» Data
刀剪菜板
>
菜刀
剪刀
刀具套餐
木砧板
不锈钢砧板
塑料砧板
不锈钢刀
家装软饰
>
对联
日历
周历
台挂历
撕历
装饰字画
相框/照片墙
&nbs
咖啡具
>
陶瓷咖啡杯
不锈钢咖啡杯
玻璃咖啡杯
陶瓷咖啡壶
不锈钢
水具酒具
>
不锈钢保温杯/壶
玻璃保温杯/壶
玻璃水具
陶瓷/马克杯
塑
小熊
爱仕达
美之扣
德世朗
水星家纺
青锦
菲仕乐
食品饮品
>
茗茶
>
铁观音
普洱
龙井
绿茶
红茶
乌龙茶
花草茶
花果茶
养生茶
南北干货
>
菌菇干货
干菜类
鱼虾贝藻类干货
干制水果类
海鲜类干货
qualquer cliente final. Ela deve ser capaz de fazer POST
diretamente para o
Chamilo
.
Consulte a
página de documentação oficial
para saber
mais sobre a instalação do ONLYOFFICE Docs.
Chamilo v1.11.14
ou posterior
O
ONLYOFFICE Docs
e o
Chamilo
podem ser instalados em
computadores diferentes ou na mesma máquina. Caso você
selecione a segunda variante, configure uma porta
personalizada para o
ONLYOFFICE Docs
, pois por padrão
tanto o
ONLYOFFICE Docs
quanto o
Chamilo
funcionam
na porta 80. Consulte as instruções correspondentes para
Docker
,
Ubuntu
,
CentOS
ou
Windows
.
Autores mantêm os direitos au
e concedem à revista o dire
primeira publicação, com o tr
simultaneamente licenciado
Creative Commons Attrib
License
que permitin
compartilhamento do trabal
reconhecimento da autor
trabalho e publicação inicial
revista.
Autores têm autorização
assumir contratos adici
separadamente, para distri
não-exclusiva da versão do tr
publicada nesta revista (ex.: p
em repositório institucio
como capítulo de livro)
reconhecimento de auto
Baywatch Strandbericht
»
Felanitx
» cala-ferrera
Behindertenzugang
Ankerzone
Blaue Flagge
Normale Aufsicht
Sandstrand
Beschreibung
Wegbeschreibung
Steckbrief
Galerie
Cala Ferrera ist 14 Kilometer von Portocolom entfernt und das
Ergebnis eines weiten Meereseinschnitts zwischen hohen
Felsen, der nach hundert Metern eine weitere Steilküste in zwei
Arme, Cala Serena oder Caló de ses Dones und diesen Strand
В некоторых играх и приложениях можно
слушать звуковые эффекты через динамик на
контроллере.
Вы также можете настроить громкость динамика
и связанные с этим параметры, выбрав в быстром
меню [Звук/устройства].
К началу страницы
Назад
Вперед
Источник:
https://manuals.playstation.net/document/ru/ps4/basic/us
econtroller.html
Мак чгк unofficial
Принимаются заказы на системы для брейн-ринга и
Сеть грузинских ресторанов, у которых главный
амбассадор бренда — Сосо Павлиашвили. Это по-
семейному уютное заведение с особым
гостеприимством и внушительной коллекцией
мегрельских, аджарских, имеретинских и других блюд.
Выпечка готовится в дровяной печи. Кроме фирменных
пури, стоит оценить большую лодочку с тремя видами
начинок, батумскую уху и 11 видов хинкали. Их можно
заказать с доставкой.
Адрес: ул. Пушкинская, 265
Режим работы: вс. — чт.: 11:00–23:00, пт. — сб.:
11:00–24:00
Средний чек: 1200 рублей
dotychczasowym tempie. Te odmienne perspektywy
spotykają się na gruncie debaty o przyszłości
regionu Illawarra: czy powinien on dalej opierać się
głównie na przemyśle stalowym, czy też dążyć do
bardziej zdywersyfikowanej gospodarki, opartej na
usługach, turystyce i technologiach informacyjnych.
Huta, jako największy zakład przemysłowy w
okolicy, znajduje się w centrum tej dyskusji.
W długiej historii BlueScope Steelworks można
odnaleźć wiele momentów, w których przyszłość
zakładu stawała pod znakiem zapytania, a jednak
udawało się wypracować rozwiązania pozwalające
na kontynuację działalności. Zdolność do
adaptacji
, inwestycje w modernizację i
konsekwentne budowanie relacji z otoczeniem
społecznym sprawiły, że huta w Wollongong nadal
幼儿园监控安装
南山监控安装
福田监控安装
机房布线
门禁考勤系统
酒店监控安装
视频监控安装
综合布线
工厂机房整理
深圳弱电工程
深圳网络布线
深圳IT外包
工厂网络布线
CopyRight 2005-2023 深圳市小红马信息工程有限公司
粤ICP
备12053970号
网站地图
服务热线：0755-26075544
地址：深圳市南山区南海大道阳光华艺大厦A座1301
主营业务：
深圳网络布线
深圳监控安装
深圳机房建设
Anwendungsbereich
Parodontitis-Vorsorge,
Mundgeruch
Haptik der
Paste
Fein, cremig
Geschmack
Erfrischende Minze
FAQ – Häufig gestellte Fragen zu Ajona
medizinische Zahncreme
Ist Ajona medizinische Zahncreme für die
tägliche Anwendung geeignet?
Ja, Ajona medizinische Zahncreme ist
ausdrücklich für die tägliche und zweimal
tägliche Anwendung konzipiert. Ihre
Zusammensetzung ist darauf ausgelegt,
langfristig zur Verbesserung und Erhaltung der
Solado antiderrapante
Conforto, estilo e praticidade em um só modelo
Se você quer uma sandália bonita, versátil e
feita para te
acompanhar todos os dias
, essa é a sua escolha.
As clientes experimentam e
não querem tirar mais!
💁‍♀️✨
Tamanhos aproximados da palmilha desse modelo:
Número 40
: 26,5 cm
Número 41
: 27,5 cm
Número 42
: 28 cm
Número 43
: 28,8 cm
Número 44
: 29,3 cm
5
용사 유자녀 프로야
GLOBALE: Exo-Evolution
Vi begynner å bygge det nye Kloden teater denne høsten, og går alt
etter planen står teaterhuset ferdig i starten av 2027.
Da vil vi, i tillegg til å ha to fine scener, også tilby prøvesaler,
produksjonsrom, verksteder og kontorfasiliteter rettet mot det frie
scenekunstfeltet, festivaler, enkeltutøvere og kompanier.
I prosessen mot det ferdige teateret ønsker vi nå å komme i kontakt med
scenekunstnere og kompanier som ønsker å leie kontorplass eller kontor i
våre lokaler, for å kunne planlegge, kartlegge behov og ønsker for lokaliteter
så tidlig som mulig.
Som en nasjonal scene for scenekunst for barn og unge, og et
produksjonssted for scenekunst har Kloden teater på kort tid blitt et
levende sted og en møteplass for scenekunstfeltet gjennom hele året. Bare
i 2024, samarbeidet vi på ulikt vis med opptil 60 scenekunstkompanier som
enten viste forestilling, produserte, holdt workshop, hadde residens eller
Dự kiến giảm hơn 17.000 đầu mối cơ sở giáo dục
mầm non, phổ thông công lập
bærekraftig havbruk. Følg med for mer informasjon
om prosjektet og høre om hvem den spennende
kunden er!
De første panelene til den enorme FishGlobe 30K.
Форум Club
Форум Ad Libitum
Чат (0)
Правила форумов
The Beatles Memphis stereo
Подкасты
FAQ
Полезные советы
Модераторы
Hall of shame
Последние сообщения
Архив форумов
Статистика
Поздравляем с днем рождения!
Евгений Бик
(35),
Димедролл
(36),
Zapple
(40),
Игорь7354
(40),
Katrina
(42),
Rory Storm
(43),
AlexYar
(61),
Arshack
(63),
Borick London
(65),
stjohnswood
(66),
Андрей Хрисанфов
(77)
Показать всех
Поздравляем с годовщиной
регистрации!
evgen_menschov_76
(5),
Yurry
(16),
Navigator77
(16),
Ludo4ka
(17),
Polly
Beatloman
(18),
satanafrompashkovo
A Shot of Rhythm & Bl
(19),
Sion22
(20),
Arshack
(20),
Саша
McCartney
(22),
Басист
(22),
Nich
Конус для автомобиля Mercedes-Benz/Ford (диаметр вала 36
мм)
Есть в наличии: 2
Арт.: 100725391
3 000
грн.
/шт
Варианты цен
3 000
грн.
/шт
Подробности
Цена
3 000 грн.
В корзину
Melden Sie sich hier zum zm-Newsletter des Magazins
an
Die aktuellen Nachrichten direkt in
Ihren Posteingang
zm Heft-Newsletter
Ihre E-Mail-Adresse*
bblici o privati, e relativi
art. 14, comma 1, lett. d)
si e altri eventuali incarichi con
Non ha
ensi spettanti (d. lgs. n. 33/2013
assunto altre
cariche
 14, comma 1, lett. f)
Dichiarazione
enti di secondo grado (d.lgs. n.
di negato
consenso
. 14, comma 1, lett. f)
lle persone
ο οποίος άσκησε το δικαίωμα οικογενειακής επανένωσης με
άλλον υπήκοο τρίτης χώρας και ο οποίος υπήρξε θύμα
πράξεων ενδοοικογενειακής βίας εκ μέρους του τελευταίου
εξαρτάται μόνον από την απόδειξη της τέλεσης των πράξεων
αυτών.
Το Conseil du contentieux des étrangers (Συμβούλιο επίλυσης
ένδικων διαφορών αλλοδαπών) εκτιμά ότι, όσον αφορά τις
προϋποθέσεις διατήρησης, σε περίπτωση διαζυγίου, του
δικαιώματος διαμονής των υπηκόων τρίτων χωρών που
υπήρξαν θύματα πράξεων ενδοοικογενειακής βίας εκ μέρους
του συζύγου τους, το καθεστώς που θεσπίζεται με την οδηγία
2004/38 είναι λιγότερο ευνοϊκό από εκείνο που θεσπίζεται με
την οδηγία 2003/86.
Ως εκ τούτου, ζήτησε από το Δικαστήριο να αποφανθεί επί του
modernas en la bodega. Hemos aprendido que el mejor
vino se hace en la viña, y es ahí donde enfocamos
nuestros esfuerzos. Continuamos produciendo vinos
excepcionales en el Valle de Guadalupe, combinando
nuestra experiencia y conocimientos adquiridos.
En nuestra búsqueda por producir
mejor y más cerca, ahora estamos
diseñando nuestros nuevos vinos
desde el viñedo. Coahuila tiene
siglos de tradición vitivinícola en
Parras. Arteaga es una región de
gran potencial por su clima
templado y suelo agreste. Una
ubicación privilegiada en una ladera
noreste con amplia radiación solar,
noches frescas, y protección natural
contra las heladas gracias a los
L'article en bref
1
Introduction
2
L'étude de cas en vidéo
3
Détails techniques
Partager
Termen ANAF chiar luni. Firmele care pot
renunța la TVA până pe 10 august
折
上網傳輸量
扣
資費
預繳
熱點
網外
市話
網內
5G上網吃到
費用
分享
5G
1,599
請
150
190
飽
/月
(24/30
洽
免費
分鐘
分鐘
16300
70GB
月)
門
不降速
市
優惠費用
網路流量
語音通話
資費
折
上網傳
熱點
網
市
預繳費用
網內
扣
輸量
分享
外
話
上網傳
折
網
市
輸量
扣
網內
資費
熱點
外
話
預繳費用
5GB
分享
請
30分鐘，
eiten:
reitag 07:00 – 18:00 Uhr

» What the task asks
Your task is to quote the lines above, beginning with the first and ending with the one that holds "Сеть грузинских ресторанов, у которых главный".

» Expected output
刀剪菜板
>
菜刀
剪刀
刀具套餐
木砧板
不锈钢砧板
塑料砧板
不锈钢刀
家装软饰
>
对联
日历
周历
台挂历
撕历
装饰字画
相框/照片墙
&nbs
咖啡具
>
陶瓷咖啡杯
不锈钢咖啡杯
玻璃咖啡杯
陶瓷咖啡壶
不锈钢
水具酒具
>
不锈钢保温杯/壶
玻璃保温杯/壶
玻璃水具
陶瓷/马克杯
塑
小熊
爱仕达
美之扣
德世朗
水星家纺
青锦
菲仕乐
食品饮品
>
茗茶
>
铁观音
普洱
龙井
绿茶
红茶
乌龙茶
花草茶
花果茶
养生茶
南北干货
>
菌菇干货
干菜类
鱼虾贝藻类干货
干制水果类
海鲜类干货
qualquer cliente final. Ela deve ser capaz de fazer POST
diretamente para o
Chamilo
.
Consulte a
página de documentação oficial
para saber
mais sobre a instalação do ONLYOFFICE Docs.
Chamilo v1.11.14
ou posterior
O
ONLYOFFICE Docs
e o
Chamilo
podem ser instalados em
computadores diferentes ou na mesma máquina. Caso você
selecione a segunda variante, configure uma porta
personalizada para o
ONLYOFFICE Docs
, pois por padrão
tanto o
ONLYOFFICE Docs
quanto o
Chamilo
funcionam
na porta 80. Consulte as instruções correspondentes para
Docker
,
Ubuntu
,
CentOS
ou
Windows
.
Autores mantêm os direitos au
e concedem à revista o dire
primeira publicação, com o tr
simultaneamente licenciado
Creative Commons Attrib
License
que permitin
compartilhamento do trabal
reconhecimento da autor
trabalho e publicação inicial
revista.
Autores têm autorização
assumir contratos adici
separadamente, para distri
não-exclusiva da versão do tr
publicada nesta revista (ex.: p
em repositório institucio
como capítulo de livro)
reconhecimento de auto
Baywatch Strandbericht
»
Felanitx
» cala-ferrera
Behindertenzugang
Ankerzone
Blaue Flagge
Normale Aufsicht
Sandstrand
Beschreibung
Wegbeschreibung
Steckbrief
Galerie
Cala Ferrera ist 14 Kilometer von Portocolom entfernt und das
Ergebnis eines weiten Meereseinschnitts zwischen hohen
Felsen, der nach hundert Metern eine weitere Steilküste in zwei
Arme, Cala Serena oder Caló de ses Dones und diesen Strand
В некоторых играх и приложениях можно
слушать звуковые эффекты через динамик на
контроллере.
Вы также можете настроить громкость динамика
и связанные с этим параметры, выбрав в быстром
меню [Звук/устройства].
К началу страницы
Назад
Вперед
Источник:
https://manuals.playstation.net/document/ru/ps4/basic/us
econtroller.html
Мак чгк unofficial
Принимаются заказы на системы для брейн-ринга и
Сеть грузинских ресторанов, у которых главный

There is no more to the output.